Your DH wants you there because you do the hard work.

This time, get rid of the people-pleasing bit of yourself and put your foot down. No "talking gently" with DH.

Decide what would be best for your DC and say that's what will happen. MIL and BIL don't appear to give a fuck about you and the DC so don't waste time pandering to them.

And ignore your own mum, she can reign her people-pleasing in too.

I spent too many years trying to please others. Not any more, I have zero fucks to give now.

JellyBabiesSaveLives · 26/12/2019 13:11

Tell your dh that you don’t want to go because he will leave all the childcare to you, and that he is going to take all 3 kids while you stay home, so that he gets a full appreciation of what it’s like, and learns to do his share of childcare in future. Don’t be gentle about it, get your own face on.

Sit back and wait for him to decide that you and the kids should all stay home.

(Also, what are your dh’s good points?)

Hithere2 · 26/12/2019 13:26

Op
Your mother is worried that if you grow a spine and use it with your ILs, you will use it with your mother too when you do not agree with her.

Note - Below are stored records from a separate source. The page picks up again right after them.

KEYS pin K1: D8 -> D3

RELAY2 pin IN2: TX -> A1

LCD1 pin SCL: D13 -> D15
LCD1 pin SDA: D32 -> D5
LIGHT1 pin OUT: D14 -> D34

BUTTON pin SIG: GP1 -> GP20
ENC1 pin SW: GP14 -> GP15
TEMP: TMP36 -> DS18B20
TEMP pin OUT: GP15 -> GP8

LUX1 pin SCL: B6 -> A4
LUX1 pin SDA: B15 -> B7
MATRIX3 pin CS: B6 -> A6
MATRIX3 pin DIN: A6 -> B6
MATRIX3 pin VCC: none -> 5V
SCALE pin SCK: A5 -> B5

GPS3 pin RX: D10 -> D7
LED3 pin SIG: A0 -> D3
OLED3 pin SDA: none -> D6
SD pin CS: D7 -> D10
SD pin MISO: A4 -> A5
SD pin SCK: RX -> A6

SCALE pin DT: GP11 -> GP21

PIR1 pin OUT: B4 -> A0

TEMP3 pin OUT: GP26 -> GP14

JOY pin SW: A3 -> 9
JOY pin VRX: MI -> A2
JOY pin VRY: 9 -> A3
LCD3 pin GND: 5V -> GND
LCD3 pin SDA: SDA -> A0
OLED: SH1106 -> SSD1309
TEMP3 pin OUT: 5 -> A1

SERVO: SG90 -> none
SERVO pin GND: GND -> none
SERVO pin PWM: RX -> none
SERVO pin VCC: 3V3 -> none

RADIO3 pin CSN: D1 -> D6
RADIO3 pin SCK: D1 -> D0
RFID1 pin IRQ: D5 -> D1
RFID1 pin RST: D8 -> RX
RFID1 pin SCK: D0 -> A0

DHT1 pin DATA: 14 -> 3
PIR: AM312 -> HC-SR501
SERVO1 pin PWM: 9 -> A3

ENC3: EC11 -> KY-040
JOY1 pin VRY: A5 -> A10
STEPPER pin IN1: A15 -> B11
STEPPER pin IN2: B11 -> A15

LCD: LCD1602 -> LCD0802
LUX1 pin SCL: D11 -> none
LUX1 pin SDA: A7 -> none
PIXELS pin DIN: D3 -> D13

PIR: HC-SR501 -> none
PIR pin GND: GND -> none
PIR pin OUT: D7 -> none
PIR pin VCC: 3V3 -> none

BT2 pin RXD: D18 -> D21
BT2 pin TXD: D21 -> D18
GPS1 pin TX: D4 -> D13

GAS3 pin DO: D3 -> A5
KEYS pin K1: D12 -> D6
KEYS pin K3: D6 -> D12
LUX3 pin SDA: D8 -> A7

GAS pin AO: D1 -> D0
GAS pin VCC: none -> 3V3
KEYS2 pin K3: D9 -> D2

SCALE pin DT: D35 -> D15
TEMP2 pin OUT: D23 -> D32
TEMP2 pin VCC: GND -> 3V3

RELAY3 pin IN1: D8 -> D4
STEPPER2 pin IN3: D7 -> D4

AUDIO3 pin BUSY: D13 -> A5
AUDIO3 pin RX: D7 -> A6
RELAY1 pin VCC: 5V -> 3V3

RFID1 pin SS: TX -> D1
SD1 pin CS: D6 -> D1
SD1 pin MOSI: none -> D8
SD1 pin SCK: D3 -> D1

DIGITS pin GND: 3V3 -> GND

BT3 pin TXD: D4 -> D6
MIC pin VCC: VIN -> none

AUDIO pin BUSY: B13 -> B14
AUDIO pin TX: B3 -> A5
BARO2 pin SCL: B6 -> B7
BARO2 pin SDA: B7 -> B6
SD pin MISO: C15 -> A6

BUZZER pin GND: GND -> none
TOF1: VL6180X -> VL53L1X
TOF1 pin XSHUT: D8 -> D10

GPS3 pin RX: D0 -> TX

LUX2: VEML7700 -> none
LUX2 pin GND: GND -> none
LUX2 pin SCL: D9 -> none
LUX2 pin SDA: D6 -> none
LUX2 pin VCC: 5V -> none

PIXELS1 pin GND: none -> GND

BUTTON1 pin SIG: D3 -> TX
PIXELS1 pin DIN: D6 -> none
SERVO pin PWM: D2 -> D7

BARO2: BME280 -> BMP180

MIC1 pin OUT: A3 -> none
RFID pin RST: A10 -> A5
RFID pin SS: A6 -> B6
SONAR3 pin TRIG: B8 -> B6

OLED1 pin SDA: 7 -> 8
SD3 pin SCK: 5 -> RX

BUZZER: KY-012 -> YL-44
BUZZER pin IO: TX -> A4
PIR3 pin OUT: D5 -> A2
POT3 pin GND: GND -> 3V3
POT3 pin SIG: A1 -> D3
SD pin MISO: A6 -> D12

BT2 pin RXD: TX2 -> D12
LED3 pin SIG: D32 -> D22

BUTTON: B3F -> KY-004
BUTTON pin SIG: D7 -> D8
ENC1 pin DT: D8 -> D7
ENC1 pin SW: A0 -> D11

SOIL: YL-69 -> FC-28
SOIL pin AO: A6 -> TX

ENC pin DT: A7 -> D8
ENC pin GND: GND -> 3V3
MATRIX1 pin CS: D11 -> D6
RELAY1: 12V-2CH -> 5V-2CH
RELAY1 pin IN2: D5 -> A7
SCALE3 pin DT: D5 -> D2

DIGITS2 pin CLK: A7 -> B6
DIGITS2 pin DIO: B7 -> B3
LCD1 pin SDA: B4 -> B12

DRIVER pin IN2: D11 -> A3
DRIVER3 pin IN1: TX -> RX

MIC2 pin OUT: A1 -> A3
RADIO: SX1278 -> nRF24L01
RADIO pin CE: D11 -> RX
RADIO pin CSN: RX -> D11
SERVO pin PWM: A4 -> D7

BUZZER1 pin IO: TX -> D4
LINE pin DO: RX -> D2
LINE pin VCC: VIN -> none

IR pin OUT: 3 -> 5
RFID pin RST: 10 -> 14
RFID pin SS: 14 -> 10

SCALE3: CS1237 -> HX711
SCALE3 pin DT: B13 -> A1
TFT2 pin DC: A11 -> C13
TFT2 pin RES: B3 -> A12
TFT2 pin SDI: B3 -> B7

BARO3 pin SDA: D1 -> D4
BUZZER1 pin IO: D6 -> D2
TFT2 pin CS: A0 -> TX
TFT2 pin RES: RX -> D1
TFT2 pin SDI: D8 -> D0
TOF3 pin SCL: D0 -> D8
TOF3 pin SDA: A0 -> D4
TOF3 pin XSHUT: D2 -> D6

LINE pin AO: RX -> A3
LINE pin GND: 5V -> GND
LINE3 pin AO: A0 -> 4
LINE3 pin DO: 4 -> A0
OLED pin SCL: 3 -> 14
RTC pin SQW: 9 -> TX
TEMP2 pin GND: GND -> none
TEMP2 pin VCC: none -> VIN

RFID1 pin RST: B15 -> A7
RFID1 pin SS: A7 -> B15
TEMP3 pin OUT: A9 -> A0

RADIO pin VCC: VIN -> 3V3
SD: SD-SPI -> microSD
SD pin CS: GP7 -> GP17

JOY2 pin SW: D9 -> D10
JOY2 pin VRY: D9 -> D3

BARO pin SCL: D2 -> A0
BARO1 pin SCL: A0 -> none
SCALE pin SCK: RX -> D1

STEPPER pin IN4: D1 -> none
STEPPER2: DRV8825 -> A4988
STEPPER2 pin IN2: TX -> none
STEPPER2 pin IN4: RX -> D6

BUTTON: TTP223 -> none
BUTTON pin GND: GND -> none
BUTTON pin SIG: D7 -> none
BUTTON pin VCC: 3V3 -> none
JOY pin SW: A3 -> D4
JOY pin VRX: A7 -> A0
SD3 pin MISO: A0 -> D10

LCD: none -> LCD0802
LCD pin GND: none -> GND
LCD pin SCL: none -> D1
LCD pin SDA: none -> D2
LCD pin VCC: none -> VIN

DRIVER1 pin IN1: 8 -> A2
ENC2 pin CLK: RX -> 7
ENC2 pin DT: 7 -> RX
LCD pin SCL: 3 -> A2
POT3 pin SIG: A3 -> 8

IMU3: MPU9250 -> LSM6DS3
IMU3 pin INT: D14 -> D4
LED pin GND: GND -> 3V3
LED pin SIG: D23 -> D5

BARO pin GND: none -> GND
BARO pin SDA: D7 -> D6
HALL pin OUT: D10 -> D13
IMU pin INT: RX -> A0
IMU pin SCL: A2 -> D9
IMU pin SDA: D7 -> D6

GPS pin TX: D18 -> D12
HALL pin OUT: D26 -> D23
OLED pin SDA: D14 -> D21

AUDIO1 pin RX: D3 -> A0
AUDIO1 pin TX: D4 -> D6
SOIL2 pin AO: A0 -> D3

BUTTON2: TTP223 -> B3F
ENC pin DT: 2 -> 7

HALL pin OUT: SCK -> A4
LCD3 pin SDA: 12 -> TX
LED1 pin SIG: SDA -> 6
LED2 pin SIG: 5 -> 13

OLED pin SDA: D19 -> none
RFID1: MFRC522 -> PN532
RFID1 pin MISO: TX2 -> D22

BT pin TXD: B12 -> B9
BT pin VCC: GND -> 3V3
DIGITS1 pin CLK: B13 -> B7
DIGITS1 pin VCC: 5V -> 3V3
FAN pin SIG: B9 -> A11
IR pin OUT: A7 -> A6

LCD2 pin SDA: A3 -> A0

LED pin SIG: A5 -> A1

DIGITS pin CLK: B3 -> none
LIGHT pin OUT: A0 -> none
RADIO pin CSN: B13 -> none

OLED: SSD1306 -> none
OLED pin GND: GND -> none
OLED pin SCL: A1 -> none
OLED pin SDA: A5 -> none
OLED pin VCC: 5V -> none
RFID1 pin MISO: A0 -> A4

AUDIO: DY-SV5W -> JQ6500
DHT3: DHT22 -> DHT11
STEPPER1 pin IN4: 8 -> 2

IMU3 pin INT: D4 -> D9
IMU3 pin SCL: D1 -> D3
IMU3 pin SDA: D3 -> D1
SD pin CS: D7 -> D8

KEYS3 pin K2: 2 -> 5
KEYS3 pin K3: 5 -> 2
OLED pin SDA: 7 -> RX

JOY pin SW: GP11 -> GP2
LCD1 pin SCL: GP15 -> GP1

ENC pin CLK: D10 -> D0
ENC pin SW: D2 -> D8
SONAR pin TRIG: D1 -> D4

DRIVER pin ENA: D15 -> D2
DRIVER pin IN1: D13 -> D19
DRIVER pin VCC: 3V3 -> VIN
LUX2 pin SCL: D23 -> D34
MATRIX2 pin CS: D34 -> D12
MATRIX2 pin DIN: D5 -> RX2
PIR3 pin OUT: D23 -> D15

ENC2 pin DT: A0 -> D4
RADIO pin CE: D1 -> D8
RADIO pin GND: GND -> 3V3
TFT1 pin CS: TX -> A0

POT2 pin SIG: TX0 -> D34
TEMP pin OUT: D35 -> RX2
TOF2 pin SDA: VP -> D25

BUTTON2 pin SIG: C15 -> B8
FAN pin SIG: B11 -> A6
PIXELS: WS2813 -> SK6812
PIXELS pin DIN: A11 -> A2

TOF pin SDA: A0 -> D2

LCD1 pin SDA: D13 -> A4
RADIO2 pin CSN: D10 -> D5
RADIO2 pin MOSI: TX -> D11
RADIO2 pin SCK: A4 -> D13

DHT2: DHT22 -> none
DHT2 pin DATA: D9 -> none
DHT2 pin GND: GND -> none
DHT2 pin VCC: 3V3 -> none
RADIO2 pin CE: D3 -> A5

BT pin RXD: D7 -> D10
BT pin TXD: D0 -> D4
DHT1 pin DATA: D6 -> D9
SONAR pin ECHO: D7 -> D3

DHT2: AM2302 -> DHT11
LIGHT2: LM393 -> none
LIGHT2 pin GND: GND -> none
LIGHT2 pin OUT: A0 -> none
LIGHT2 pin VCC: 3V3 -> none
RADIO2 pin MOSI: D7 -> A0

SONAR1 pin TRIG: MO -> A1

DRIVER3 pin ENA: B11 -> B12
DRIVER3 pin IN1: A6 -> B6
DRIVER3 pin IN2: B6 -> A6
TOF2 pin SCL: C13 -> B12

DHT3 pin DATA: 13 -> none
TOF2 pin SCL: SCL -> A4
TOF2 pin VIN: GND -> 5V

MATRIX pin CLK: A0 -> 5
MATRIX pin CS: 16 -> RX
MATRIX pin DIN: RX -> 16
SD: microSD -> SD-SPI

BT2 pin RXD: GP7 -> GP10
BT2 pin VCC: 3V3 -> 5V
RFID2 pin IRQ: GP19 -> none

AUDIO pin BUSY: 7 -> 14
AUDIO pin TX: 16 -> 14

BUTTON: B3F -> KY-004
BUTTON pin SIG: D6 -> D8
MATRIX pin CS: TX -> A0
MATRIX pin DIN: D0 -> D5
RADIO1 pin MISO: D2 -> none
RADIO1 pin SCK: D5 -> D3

Silencedwitness · 26/12/2019 18:58

I’ve emailed the pub and there’s only two options that are gluten free for kids. They can’t guarantee no contamination and two of the kids will not eat what is on offer. BIL doesn’t want to go to his mum’s as it’s a bit further (he seems to resent the two hour journey once a year for family but doesn’t mind if it’s to borrow her car for his hobby). Dh has already mentioned what a pain it is taking any of them out to eat so I’m not sure what plan he has. My parents have said they’d have my youngest for me but there’s been a lot of change over the holidays and I don’t ideally want to leave them with their grandparents. Posters are right I need to be tougher. He’s very much that he doesn’t want to be told and yes he can be a real selfish git. I’ve bent a lot to accommodate him for an easy life. I’ve only refused to go to his mother’s once as I didn’t feel well.

OP posts:
Sexnotgender · 26/12/2019 19:06

You need to start putting yourself and your children’s needs ahead of your petulant husband. Ignore his ‘face’ and tell him you’re not going, what’s the worst thing that will happen?